> SOURCE EXTRACT
☆ ☆ ☆ ☆
Pasted image 20241106213129.png

U-Nets are a special type of neural network developed for (Semantic) Image Segmentation. The network is based on a convolutional neural network.

The network consists of:

An encoder part: Left side
This path consists of successive convolutions and pooling layers.
Purpose: Capture contextual information (meaning behind pixels) from the image by reducing its spatial dimensions.
Bottleneck: The deepest layer at the bottom. The image has been downsampled to its fullest extent and its contextual features are fully encoded. We expect high level information to be encoded here.
Decoder: Right side of the network
This path uses upsampling layers to reconstruct an image (usually a segmentation mask) to the original size of the input image.
☆ ☆ ☆ ☆
> RAW DATA
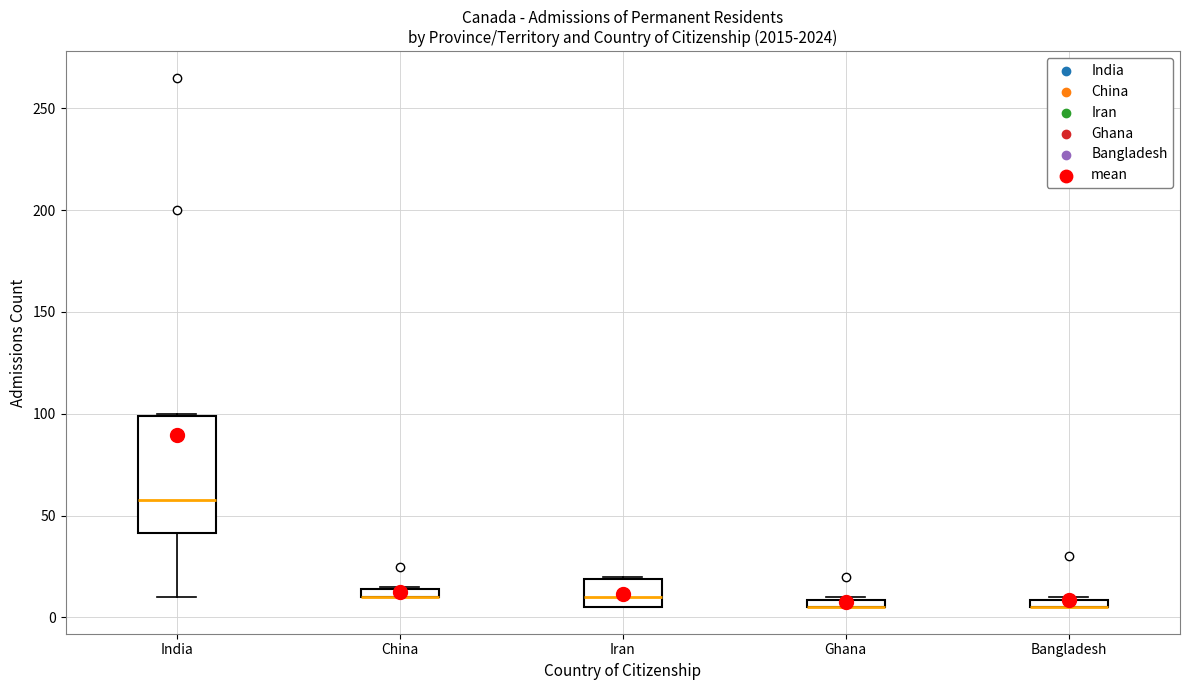

Where is the lower edge of the box for India on the y-axis? The values are not printed on the chart, so give them approximately, as read against the axis.

40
☆ ☆ ☆ ☆
> CHECK YOUR UNDERSTANDING
a - According to the U-Net notes, why does the bottleneck layer hold high-level information? Answer in one to three sentences.
b - Write the next part of the U-Net notes, starting after the sentence about the decoder reconstructing the image to the original input size.
The data is separate material and has no connection to the U-Net notes.

> ANSWERS GIVEN
a - At the bottleneck, the image has been downsampled as far as it goes, and its contextual features are fully encoded. That is why high-level information is expected there.

b -
Skip connections: A skip connection, bridging a path between the encoder and decoder part of the network. It allows the decoder to rely not only on compressed features, but also on the more raw data.
*Feeds the output of one layer as the input to a further layer.

Input: Images. Each pixel is classified.
Output: Segmentation mask.

Details: Encoder

Each block is composed of:

First Convolutional Layer
Second Convolutional Layer
Maxpooling Layer

The amount of these blocks is a hyperparameter.

we divide the output of the convolutions and the one from the maxpool are both important (for skip connections). This division is encapsulated in classes

class DoubleConv(nn.Module):  
    def __init__(self, in_channels, out_channels):  
        super().__init__()  
        self.conv_op = nn.Sequential(  
            nn.Conv2d(in_channels, out_channels, kernel_size=3, padding=1),
            nn.BatchNorm2d(out_channels),  
            nn.ReLU(inplace=True),  
            nn.Conv2d(out_channels, out_channels, kernel_size=3, padding=1),
            nn.BatchNorm2d(out_channels),
            nn.ReLU(inplace=True)  
        )  
  
    def forward(self, x):
        return self.conv_op(x)

class DownSample(nn.Module):  
    def __init__(self, in_channels, out_channels):  
        super().__init__()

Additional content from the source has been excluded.